A possibilidade de extinguir o contrato prematuramente advém da posição de verticalidade da Poder Público e a superioridade sobre o particular, através da incidência das cláusulas exorbitantes.

Contudo, para haver a rescisão unilateral do contrato pela Administração, mesmo com amparo no interesse público, deve-se obedecer ao postulado do contraditório e da ampla defesa, princípios corolários do devido processo legal.

2)  A figura do contrato administrativo e a aplicação dos princípios do contraditório e da ampla defesa na rescisão unilateral

O contrato administrativo se distingue do contrato privado pela posição privilegiada que a Administração Pública assume na relação bilateral, do que resulta a possibilidade de previsão das chamadas cláusulas exorbitantes, entre as quais a faculdade de modificá-lo ou rescindi-lo unilateralmente, seja em atenção ao interesse público, seja em virtude do descumprimento das cláusulas contratuais pelo particular contratado, nos termos da Lei n. 8.666/93.

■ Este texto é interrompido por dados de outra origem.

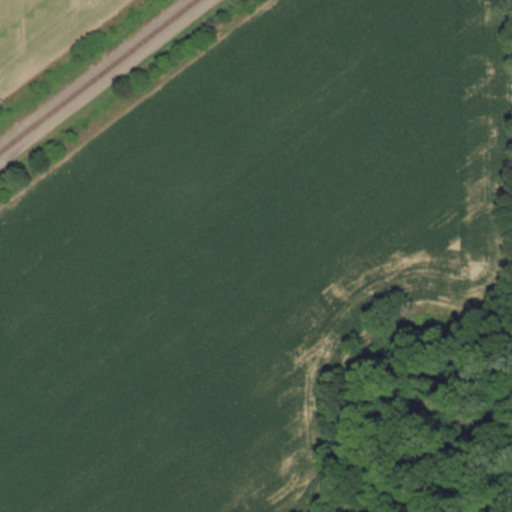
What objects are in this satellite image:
crop: (46, 34)
railway: (89, 69)
crop: (247, 253)
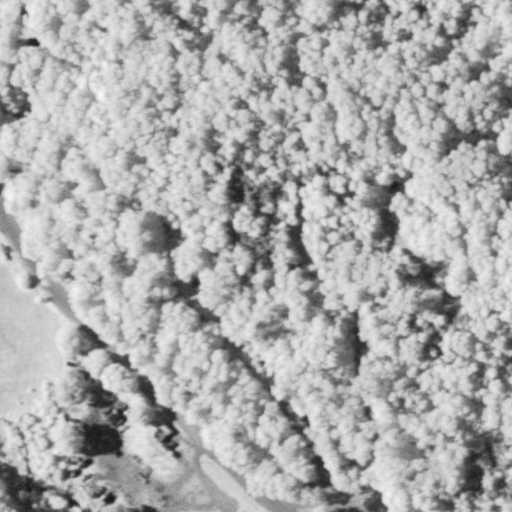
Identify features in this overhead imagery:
road: (129, 364)
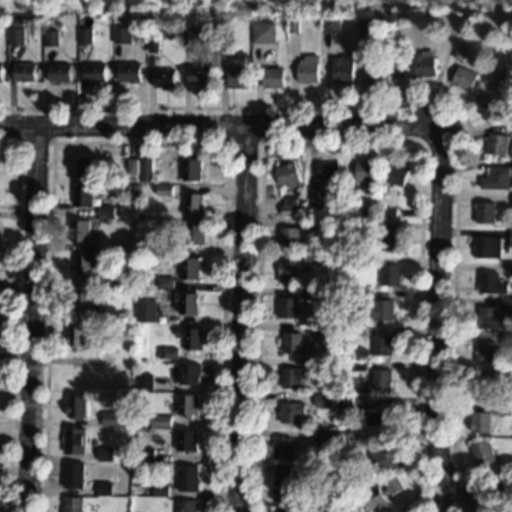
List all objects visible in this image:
building: (17, 22)
building: (185, 24)
building: (293, 24)
building: (331, 24)
building: (331, 24)
building: (363, 24)
building: (293, 25)
building: (264, 32)
building: (264, 33)
building: (85, 35)
building: (122, 35)
building: (122, 35)
building: (16, 36)
building: (16, 36)
building: (85, 36)
building: (192, 36)
building: (51, 37)
building: (193, 37)
building: (51, 38)
building: (227, 42)
building: (152, 43)
building: (153, 45)
building: (461, 51)
building: (461, 52)
building: (424, 63)
building: (425, 63)
building: (308, 68)
building: (342, 68)
building: (399, 68)
building: (307, 69)
building: (342, 69)
building: (130, 71)
building: (399, 71)
building: (1, 72)
building: (25, 72)
building: (25, 72)
building: (95, 72)
building: (95, 72)
building: (130, 72)
building: (0, 73)
building: (60, 73)
building: (60, 73)
building: (199, 74)
building: (376, 74)
building: (200, 75)
building: (377, 75)
building: (502, 75)
building: (238, 77)
building: (273, 77)
building: (164, 78)
building: (164, 78)
building: (238, 78)
building: (273, 78)
building: (464, 78)
building: (464, 78)
road: (444, 97)
building: (492, 109)
building: (491, 110)
road: (218, 127)
road: (52, 141)
road: (227, 141)
road: (347, 141)
road: (139, 142)
building: (497, 143)
building: (497, 144)
road: (440, 156)
building: (86, 167)
building: (86, 167)
building: (132, 167)
building: (146, 169)
building: (191, 169)
building: (146, 170)
building: (191, 170)
building: (327, 170)
building: (328, 170)
building: (367, 174)
building: (396, 174)
building: (288, 175)
building: (288, 175)
building: (367, 175)
building: (396, 176)
building: (496, 178)
building: (497, 178)
building: (134, 189)
building: (164, 189)
building: (164, 190)
building: (298, 194)
building: (350, 194)
building: (83, 195)
building: (83, 195)
building: (312, 196)
building: (312, 196)
building: (194, 204)
building: (194, 204)
building: (289, 206)
building: (290, 207)
building: (106, 211)
building: (106, 211)
building: (388, 212)
building: (389, 212)
building: (485, 212)
building: (485, 212)
building: (364, 225)
building: (80, 230)
building: (80, 230)
building: (194, 232)
building: (196, 233)
building: (289, 237)
building: (290, 237)
building: (511, 237)
building: (511, 238)
building: (391, 240)
building: (391, 240)
building: (169, 246)
building: (487, 247)
building: (487, 247)
building: (106, 250)
building: (312, 259)
building: (363, 259)
building: (83, 265)
building: (84, 265)
building: (190, 268)
building: (190, 268)
building: (509, 268)
building: (287, 272)
building: (288, 272)
building: (390, 274)
building: (390, 274)
building: (165, 282)
building: (165, 282)
building: (107, 283)
building: (491, 283)
building: (492, 283)
building: (310, 294)
building: (360, 294)
building: (84, 301)
building: (85, 301)
building: (186, 302)
building: (187, 302)
building: (507, 302)
building: (296, 303)
building: (289, 307)
building: (382, 309)
building: (146, 310)
building: (377, 310)
building: (146, 311)
building: (496, 315)
building: (105, 317)
building: (492, 317)
road: (12, 318)
road: (242, 319)
road: (33, 320)
road: (436, 321)
building: (317, 329)
building: (360, 330)
building: (124, 332)
building: (77, 335)
building: (76, 336)
building: (191, 337)
building: (191, 337)
building: (507, 339)
building: (295, 344)
building: (296, 344)
building: (383, 344)
building: (383, 345)
building: (126, 349)
building: (487, 352)
building: (168, 353)
building: (168, 353)
building: (487, 353)
building: (86, 361)
building: (316, 363)
building: (358, 364)
building: (190, 373)
building: (190, 374)
building: (504, 374)
building: (292, 377)
building: (292, 377)
building: (382, 379)
building: (382, 379)
building: (145, 382)
building: (480, 387)
building: (323, 400)
building: (323, 400)
building: (345, 400)
building: (345, 402)
building: (188, 404)
building: (78, 405)
building: (188, 405)
building: (77, 406)
building: (504, 409)
building: (291, 412)
building: (291, 412)
building: (381, 415)
building: (381, 415)
building: (112, 419)
building: (113, 419)
building: (161, 421)
building: (162, 421)
building: (481, 422)
building: (481, 422)
building: (345, 435)
building: (325, 437)
building: (325, 437)
building: (75, 440)
building: (187, 440)
building: (187, 440)
building: (74, 441)
building: (283, 447)
building: (285, 447)
building: (484, 452)
building: (105, 453)
building: (484, 453)
building: (105, 454)
building: (147, 454)
building: (388, 458)
building: (385, 459)
building: (340, 461)
building: (74, 475)
building: (74, 475)
building: (309, 475)
building: (189, 478)
building: (189, 478)
road: (465, 482)
building: (282, 483)
building: (283, 485)
building: (393, 486)
building: (104, 488)
building: (104, 489)
building: (161, 489)
building: (161, 490)
building: (382, 493)
road: (476, 494)
building: (375, 499)
building: (73, 504)
building: (73, 504)
building: (188, 506)
building: (188, 506)
road: (499, 507)
building: (281, 509)
building: (282, 509)
building: (349, 509)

Os artigos 78 e 79 da Lei Geral de Licitações e Contratos Administrativos autorizam a rescisão unilateral do contrato pelo não cumprimento de suas cláusulas, desde que precedida de processo administrativo, com a finalidade de assegurar o contraditório e a ampla defesa, conforme leitura do parágrafo único.

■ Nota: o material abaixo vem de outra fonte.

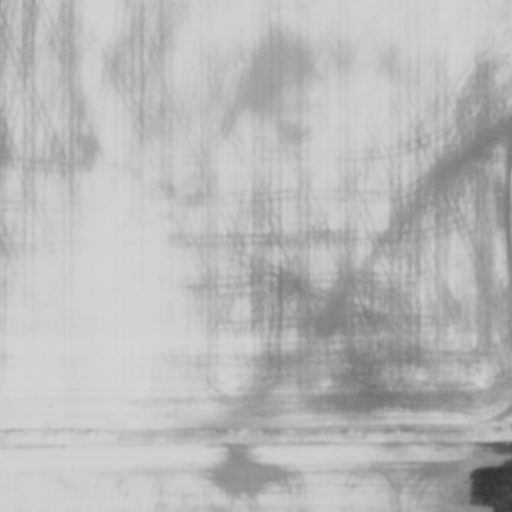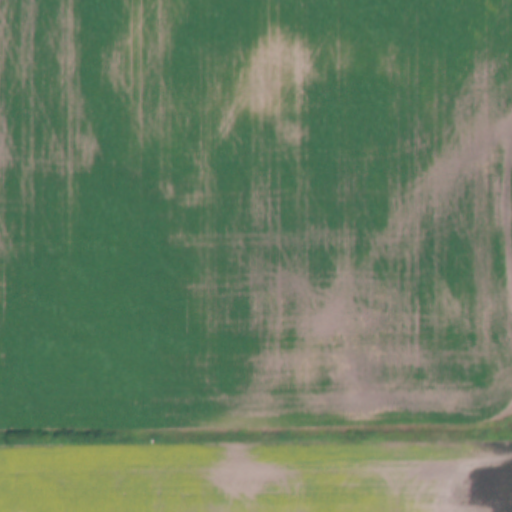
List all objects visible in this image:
crop: (255, 212)
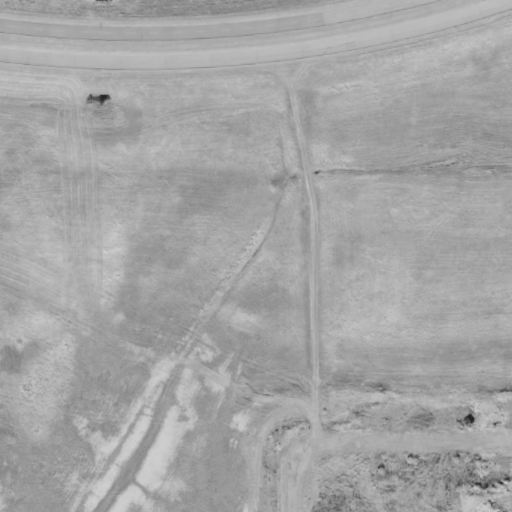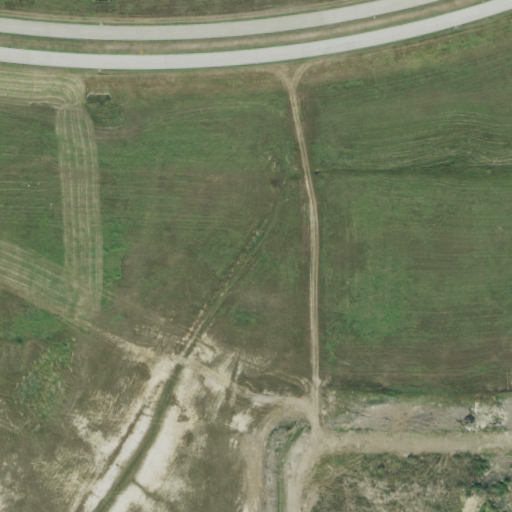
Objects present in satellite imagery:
road: (201, 26)
road: (254, 52)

Art. 78. Constituem motivo para rescisão do contrato: […]

Parágrafo único. Os casos de rescisão contratual serão formalmente motivados nos autos do processo, assegurado o contraditório e a ampla defesa.

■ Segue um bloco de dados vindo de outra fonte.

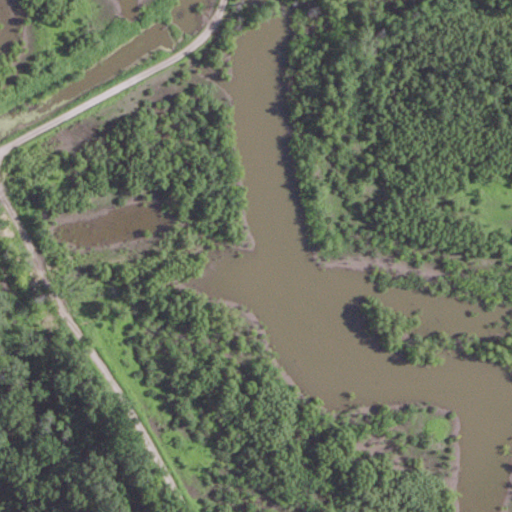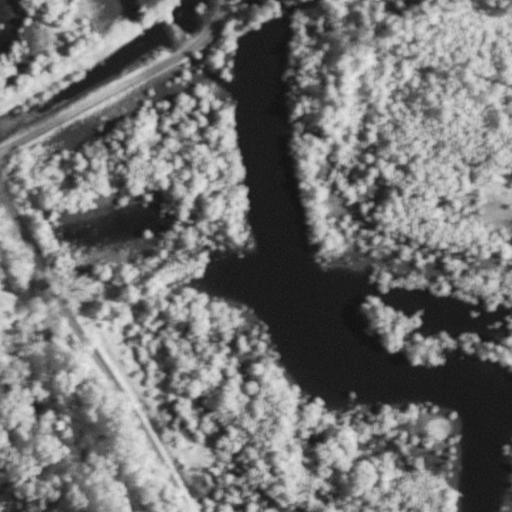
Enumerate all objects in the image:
road: (131, 312)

Art. 79. A rescisão do contrato poderá ser

I – determinada por ato unilateral e escrito da Administração, nos casos enumerados nos incisos I a XII e XVII do artigo anterior;

Nesse sentido, Celso Antônio Bandeira de Mello:

“A rescisão unilateral do contrato – pela Administração, como é evidente -, tal como a modificação unilateral, também, só pode ocorrer nos casos previstos em lei (cf. art. 58, II, c/c arts. 78 e 79 I) e deverá ser motivada e precedida de ampla defesa (art. 78, paragrafo único).” (MELLO, 2010, p. 629),

Ao conceituar a garantia do contraditório e da ampla defesa, corolários do devido processo legal, Nelson Nery Junior afirma que:

“A garantia do contraditório compreende para o autor a possibilidade de poder deduzir ação em juízo, alegar e provar fatos constitutivos de seu direito e, quanto ao réu, ser informado sobre a existência do conteúdo do processo e poder reagir, isto é, fazer-se ouvir. Para tanto é preciso dar as mesmas oportunidades para as partes e os mesmos instrumentos processuais para que possam fazer valer em juízo os seus direitos. A ampla defesa constitui fundamento lógico do contraditório.” (NERY JÚNIOR; NERY, 2012, p. 229).

Já José Afonso da Silva define o devido processo legal como:

“[…] o princípio do devido processo legal entra agora no direito constitucional positivo com um enunciado que vem da Magna Carta Inglesa: “ninguém será privado da liberdade ou de seus bens sem o devido processo legal” (art. 5º, LIV). Combinado com o direito de acesso a justiça (art. 5º, XXXV), o contraditório e a plenitude da defesa (art. 5º, LV), fecha-se o ciclo das garantias processuais. Garante-se o processo – e “quando se fala em ‘processo’, e não em simples procedimento, alude-se, sem duvida, a formas instrumentais adequadas, a fim de que a prestação jurisdicional, quando entregue pelo Estado, dê a cada um o que é seu, segundo imperativos da ordem jurídica. E isso envolve a garantia do contraditório, a plenitude do direito de defesa, a isonomia processual e a bilateralidade dos atos procedimentais”. (SILVA, 2011, p. 156-157)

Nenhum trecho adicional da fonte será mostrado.